8) Prescreve art. 7.º, sob epigrafe Exceções designadamente, no seu n.º 1 “Não beneficiam do perdão e da amnistia previstos na presente lei:”, al. d) “(…), os condenados por:”, ii) “crimes (…) de condução de veículo em estado de embriaguez (…), previstos nos artigos 291.º e 292.º do Código Penal.”

9) Atendendo-se à literalidade da norma, é requisito essencial para o funcionamento da cláusula de exceção a existência ou verificação da qualidade de condenado.

10) À data, os presentes autos, não se encontram conclusos, não é conhecida sentença, não foi dado início à audiência de discussão e julgamento e do Registo Criminal da Arguida, a fls…, tirado em 2022.08.15, “NADA CONSTA ACERCA DA PESSOA ACIMA IDENTIFICADA (NO CONVICTIONS)”

11) O mesmo significa que, a Recorrente, não reveste a qualidade de “condenada”, a qualquer título, quer por referência ao tipo de ilícito em apreciação ou outro.

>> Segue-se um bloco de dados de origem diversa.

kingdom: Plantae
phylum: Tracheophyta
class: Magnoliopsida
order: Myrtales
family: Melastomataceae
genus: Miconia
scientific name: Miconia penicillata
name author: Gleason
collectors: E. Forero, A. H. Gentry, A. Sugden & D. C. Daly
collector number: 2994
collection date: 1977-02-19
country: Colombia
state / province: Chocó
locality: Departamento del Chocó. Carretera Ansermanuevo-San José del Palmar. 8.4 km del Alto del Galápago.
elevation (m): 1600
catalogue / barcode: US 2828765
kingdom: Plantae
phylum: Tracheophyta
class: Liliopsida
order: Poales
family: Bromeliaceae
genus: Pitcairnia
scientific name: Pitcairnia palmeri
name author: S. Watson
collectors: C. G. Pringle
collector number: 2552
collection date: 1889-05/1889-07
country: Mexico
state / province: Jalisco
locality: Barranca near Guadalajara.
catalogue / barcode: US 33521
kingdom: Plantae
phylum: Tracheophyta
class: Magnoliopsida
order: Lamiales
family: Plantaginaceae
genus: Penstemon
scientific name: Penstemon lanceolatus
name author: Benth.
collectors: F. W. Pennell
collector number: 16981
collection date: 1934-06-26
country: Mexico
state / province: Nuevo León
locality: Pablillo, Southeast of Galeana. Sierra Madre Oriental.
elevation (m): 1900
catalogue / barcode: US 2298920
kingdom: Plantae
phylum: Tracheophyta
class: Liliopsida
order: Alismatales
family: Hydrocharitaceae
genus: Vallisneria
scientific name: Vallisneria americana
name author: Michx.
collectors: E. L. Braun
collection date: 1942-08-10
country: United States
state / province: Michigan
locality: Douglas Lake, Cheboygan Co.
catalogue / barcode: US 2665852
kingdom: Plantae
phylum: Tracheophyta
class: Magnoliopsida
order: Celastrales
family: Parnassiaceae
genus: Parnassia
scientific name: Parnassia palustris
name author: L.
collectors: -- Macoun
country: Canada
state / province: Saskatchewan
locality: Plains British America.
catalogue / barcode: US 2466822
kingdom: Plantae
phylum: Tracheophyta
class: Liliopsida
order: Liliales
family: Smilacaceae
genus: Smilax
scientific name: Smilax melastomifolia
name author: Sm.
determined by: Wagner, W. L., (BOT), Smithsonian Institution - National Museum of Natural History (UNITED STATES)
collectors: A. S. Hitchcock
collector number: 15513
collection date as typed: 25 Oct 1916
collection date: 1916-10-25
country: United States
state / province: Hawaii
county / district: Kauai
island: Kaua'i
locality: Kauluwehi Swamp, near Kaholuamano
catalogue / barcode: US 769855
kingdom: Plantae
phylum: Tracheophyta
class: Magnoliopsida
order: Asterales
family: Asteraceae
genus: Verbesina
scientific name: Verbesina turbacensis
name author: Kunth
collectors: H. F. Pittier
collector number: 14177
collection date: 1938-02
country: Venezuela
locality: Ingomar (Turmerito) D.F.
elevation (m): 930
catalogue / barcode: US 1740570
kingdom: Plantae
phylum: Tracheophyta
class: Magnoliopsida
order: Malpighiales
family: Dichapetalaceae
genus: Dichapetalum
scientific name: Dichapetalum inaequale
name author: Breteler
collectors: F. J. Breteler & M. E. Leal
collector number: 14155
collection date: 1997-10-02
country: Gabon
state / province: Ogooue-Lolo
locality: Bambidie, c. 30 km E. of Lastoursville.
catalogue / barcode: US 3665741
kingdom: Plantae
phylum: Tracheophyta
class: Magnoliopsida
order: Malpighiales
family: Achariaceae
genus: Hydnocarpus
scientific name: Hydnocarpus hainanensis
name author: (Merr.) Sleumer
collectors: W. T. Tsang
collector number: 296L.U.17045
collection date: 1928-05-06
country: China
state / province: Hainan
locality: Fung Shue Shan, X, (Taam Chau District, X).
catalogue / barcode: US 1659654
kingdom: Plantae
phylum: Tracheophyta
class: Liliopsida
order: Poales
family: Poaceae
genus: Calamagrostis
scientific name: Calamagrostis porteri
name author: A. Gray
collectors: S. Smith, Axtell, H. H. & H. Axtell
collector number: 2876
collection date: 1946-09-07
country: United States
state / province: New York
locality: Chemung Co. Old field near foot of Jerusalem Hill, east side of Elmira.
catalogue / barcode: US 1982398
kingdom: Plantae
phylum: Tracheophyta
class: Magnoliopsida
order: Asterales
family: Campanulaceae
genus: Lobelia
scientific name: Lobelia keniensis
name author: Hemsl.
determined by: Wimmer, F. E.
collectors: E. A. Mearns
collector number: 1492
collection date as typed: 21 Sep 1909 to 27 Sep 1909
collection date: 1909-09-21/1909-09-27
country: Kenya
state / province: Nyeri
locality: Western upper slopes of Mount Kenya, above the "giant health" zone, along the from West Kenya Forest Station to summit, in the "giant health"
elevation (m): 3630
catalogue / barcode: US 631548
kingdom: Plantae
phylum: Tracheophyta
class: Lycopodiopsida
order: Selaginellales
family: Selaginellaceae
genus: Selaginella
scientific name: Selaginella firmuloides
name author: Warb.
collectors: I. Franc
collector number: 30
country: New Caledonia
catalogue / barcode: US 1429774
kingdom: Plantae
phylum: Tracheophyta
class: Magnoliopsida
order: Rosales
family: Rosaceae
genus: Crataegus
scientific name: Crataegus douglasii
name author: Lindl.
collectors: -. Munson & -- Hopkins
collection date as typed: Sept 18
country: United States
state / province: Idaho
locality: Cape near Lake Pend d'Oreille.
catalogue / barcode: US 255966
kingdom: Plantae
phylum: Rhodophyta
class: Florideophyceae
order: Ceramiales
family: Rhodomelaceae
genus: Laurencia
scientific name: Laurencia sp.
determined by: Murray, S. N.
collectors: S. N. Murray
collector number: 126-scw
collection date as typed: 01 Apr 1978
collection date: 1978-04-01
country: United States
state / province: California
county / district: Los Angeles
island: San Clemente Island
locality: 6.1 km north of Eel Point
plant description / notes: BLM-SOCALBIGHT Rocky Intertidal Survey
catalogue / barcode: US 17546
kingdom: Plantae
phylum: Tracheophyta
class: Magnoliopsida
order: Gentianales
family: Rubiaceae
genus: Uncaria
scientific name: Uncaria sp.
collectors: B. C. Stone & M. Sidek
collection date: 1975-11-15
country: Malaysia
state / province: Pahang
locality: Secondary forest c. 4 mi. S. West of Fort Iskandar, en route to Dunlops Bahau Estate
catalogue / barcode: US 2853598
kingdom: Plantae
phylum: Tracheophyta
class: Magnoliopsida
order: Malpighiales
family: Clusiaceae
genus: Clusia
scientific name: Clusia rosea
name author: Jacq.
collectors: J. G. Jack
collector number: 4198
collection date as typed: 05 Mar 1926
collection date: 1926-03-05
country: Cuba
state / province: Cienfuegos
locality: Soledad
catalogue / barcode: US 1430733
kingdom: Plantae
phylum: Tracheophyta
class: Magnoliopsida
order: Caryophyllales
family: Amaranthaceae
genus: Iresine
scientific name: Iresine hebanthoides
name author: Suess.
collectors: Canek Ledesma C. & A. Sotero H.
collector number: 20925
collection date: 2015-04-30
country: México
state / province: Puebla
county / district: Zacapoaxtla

12) Desta feita verifica-se, erro na interpretação do Direito, designadamente, do teor do art.º 7.º da Lei n.º 38-A/2023, devendo ser outra a interpretação preferível.

13) Não se encontrando a Arguida condenada pela prática de crime de condução de veículo em estado de embriaguez, entende-se excluída a integração da al. ii) do n.º 1 do art.º 7.º, devendo operar o disposto no art.º 1.º, 2.º, n.º 1, art.º 4.º da Lei n.º 38-A/2023 de 02.08, conjugado com o normativo 127.º do Código Penal e em consequência, determinar-se a Amnistia e declarar-se extinto o presente procedimento criminal.

Termos em que,

E nos melhores de direito, sempre com o Mui Douto Suprimento de V. Exas., deve a Relação, dar provimento ao presente recurso, substituindo a douta decisão recorrida, por outra que determine a AMNISTIA e consequente extinção do procedimento criminal, fazendo deste modo a acostumada, inteira e sã, JUSTIÇA!”

Inconformada, ainda, a arguida interpôs recurso principal.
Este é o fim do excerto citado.